Federal Reserve Chair Jerome Powell's promise of policy "pain" to contain inflation quashed hopes that the central bank would ride to the rescue of markets as so often in the past.

The tough-love message was driven home by European Central Bank board member Isabel Schnabel, who warned over the weekend that central banks must now act forcefully to combat inflation, even if that dragged their economies into recession.

That triggered a sharp fall in Euribor futures as markets priced in the risk the ECB could hike by 75 basis points next month and a higher peak for interest rates.

"The main takeaways are taming inflation is job number one for the Fed and the Funds Rate needs to get to a restrictive level of 3.5-4.0%," said Jason England, global bonds portfolio manager at Janus Henderson Investors.

"The rate will need to stay higher until inflation is brought down to their 2% target, thus rate cuts priced into the market for next year are premature."

Futures are now pricing in around a 73% chance the Fed will hike by 75 basis points in September and see rates peaking at 3.75% to 4.0% and staying there for longer.

Much might depend on what the August payrolls figures show this Friday. Analysts are looking for a moderate rise of 285,000 following July's blockbuster 528,000 gain.

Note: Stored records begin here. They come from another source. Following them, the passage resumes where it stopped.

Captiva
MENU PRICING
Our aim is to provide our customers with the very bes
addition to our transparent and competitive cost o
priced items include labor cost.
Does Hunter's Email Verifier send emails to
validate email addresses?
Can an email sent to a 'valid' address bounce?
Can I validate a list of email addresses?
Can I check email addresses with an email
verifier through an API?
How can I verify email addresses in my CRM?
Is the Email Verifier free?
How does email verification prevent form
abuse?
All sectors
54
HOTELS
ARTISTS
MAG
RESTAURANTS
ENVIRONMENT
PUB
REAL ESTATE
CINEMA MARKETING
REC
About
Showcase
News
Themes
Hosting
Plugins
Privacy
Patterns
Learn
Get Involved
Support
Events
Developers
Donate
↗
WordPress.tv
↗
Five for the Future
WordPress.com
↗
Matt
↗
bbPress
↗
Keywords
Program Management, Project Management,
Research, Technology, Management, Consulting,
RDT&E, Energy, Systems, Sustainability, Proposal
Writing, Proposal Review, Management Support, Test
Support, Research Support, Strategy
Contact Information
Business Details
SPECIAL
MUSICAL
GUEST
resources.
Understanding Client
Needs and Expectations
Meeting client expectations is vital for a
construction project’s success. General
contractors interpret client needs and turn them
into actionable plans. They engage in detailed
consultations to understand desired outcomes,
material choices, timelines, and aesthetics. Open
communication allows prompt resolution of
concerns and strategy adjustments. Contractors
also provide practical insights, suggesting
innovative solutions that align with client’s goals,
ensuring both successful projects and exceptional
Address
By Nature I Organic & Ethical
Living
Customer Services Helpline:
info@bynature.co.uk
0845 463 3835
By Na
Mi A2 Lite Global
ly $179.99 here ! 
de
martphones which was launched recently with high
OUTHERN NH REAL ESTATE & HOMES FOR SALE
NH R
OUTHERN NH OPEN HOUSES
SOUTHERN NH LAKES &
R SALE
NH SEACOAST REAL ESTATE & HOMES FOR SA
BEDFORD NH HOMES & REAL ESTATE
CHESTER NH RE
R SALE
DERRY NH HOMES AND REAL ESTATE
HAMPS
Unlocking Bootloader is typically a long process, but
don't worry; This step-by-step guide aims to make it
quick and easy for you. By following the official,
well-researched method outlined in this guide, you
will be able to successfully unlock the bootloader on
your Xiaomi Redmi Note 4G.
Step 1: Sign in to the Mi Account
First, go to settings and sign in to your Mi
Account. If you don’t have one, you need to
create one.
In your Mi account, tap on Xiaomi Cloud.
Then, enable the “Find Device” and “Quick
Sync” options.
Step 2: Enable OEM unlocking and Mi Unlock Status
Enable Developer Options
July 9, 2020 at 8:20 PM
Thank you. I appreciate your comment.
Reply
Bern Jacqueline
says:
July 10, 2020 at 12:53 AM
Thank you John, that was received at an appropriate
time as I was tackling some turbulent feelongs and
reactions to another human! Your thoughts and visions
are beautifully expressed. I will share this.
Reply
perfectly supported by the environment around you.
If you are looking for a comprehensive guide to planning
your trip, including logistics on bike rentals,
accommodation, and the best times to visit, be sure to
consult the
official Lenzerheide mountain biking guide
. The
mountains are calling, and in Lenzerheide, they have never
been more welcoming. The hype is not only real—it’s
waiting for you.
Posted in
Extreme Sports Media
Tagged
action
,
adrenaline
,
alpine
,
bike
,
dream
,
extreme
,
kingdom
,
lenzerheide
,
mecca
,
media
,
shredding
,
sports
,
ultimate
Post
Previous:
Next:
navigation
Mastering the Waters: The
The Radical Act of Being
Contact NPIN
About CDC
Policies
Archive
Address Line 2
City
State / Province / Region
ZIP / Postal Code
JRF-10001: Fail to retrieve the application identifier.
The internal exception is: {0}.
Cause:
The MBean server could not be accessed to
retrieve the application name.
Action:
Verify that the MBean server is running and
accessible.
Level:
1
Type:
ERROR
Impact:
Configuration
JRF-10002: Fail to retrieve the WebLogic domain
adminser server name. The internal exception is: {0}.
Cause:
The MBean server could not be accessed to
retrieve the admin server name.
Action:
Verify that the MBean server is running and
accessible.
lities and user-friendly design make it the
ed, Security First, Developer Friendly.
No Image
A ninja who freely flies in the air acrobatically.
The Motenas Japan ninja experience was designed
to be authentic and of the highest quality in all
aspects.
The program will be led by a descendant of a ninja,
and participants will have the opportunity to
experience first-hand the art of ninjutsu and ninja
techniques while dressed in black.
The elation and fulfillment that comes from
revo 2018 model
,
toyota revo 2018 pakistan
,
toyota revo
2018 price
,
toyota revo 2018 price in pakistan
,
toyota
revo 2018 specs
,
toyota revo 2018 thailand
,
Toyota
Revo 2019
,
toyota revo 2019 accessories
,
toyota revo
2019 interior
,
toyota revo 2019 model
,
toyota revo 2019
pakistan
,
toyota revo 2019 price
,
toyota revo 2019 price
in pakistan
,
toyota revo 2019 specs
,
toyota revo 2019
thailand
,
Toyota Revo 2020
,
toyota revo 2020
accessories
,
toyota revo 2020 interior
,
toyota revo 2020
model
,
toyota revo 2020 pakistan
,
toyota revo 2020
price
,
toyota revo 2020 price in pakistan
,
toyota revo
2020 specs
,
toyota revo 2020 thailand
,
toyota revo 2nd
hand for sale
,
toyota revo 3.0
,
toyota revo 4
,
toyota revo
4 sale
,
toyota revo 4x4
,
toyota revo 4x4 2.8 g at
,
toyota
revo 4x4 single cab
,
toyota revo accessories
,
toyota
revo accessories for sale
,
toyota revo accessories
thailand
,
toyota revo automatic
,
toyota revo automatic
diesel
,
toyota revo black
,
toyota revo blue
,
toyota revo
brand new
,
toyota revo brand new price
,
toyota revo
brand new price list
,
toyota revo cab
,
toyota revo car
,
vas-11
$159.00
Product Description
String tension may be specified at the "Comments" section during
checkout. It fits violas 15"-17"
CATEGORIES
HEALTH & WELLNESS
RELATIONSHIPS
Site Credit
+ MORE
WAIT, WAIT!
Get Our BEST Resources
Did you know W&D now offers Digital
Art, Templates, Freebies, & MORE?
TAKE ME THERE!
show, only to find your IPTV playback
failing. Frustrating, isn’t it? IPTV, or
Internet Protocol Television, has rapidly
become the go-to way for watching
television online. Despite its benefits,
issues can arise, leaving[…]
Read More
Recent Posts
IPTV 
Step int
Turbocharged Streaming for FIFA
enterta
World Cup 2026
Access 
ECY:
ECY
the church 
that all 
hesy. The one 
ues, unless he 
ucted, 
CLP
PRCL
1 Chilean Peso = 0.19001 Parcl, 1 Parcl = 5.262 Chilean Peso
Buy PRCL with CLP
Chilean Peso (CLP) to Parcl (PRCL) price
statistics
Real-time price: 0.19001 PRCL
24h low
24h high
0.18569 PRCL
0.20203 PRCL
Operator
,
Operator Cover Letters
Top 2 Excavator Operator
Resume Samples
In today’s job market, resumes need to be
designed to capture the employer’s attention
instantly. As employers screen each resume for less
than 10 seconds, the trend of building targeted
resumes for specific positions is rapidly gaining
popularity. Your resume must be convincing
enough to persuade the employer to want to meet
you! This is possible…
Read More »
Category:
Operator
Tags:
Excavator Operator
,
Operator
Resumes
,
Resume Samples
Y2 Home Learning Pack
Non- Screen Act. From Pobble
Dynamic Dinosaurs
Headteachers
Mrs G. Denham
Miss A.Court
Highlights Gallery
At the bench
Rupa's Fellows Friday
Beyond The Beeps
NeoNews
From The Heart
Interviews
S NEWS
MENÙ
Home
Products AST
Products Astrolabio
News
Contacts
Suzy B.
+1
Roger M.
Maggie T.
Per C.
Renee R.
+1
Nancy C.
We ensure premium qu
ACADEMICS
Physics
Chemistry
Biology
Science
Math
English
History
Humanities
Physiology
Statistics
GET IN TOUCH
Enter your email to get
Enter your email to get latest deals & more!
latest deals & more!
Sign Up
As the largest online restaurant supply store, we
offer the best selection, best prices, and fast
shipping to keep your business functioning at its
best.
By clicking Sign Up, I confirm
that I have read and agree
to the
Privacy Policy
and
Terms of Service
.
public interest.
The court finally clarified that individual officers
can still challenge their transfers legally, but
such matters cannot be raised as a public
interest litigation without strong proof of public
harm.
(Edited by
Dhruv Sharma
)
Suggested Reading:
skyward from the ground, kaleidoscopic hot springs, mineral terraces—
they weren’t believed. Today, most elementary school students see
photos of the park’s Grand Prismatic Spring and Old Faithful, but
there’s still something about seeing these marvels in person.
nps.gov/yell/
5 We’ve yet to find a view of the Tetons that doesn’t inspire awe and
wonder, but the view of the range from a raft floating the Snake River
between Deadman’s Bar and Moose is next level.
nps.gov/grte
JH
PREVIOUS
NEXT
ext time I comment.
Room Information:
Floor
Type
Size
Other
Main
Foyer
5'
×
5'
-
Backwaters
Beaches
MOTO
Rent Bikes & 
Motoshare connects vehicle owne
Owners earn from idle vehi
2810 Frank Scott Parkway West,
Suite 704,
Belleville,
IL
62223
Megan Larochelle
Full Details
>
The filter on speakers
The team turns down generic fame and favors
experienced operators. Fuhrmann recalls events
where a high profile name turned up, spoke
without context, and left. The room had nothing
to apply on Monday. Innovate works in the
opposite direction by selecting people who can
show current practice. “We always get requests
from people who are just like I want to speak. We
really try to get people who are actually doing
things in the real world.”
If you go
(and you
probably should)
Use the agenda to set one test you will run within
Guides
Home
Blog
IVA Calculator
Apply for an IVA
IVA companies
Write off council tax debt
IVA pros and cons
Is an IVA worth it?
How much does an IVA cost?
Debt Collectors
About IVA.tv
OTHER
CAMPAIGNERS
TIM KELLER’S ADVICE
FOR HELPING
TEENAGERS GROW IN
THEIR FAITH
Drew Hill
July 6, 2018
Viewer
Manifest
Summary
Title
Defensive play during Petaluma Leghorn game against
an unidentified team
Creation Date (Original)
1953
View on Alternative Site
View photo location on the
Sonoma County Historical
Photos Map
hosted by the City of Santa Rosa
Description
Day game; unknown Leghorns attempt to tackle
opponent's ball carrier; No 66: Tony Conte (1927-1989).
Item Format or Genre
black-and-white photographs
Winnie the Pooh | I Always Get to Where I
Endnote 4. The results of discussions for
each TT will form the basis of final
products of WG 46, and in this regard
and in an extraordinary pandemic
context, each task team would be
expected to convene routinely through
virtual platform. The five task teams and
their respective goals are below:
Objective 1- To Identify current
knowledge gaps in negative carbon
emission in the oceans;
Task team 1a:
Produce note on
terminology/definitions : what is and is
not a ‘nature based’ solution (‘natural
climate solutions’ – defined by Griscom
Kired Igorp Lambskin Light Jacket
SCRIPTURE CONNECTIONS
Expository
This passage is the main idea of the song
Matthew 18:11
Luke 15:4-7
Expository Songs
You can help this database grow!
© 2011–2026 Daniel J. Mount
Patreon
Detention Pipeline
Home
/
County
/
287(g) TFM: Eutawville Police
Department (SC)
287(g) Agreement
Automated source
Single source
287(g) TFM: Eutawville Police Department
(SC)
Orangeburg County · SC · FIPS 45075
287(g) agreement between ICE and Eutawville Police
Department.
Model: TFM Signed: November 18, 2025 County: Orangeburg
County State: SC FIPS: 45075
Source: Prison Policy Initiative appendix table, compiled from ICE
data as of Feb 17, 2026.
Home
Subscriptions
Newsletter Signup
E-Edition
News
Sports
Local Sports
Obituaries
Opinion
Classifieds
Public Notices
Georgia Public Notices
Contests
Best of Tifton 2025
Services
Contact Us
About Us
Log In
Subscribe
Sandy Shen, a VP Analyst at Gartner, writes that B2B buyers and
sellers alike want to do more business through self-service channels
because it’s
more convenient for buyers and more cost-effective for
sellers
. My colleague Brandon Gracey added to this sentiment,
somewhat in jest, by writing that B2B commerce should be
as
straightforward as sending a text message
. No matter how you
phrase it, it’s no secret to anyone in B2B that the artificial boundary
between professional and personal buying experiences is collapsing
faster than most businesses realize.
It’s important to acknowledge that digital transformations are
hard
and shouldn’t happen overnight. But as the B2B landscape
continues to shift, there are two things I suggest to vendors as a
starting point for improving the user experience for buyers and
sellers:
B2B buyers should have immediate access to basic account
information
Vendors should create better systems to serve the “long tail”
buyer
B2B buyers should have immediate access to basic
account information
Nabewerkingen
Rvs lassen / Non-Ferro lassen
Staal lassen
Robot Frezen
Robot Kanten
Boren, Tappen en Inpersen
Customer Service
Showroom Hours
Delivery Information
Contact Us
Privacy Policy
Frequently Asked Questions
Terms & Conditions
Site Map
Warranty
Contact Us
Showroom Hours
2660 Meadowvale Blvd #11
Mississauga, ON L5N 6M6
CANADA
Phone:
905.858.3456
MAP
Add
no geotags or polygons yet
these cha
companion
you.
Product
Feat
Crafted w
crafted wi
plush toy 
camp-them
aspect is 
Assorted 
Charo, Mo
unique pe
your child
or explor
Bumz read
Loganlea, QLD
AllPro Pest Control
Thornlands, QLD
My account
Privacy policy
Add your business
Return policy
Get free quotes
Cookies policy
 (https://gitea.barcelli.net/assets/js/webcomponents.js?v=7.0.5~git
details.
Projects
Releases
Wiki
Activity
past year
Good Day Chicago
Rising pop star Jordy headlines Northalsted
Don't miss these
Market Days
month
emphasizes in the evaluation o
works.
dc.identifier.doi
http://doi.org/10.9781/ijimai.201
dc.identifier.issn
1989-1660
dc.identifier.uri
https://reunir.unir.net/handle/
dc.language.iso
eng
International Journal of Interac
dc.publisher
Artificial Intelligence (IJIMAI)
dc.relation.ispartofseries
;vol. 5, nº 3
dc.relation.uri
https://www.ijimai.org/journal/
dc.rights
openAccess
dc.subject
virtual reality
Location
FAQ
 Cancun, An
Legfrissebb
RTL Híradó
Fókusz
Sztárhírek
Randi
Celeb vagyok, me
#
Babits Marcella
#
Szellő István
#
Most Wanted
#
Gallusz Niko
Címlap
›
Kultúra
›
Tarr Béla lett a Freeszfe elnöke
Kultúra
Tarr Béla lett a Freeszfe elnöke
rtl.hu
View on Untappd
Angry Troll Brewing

The hawkish message was not what Wall Street wanted to hear and S&P 500 futures were down a further 0.9%, having shed almost 3.4% on Friday. Nasdaq futures lost 1.2%, with tech stocks pressured by the outlook for slower economic growth.

MSCI's broadest index of Asia-Pacific shares outside Japan fell 2.0%, in the biggest daily drop in two months. Japan's Nikkei dived 2.5%, and South Korea 2.1%.

Chinese blue chips lost 0.7%, while EUROSTOXX 50 futures slid 1.3% in the wake of the ECB's rate warnings.


The aggressive chorus from central banks lifted short-term yields globally, while further inverting the Treasury curve as investors priced in an eventual economic downturn.

Two-year U.S. yields surged nine basis points to 3.489%, the highest since late 2007 and far above the 10-year at 3.13%. Yields had also climbed across Europe with double digit gains in Italy, Spain and Portugal.

All of which benefited the safe-haven U.S. dollar as it shot to a fresh two-decade top of 109.450 against a basket of major currencies, breaching the previous high from July.

The dollar hit a five-week peak on the yen and was last up 1% at 138.94, with bulls looking to re-test its July top of 139.38.

Sterling sank to a 2-1/2-year low of $1.1653 as Goldman Sachs warned the UK was heading for recession. The euro was struggling at $0.9920, and not far from last week's two-decade trough of $0.99005.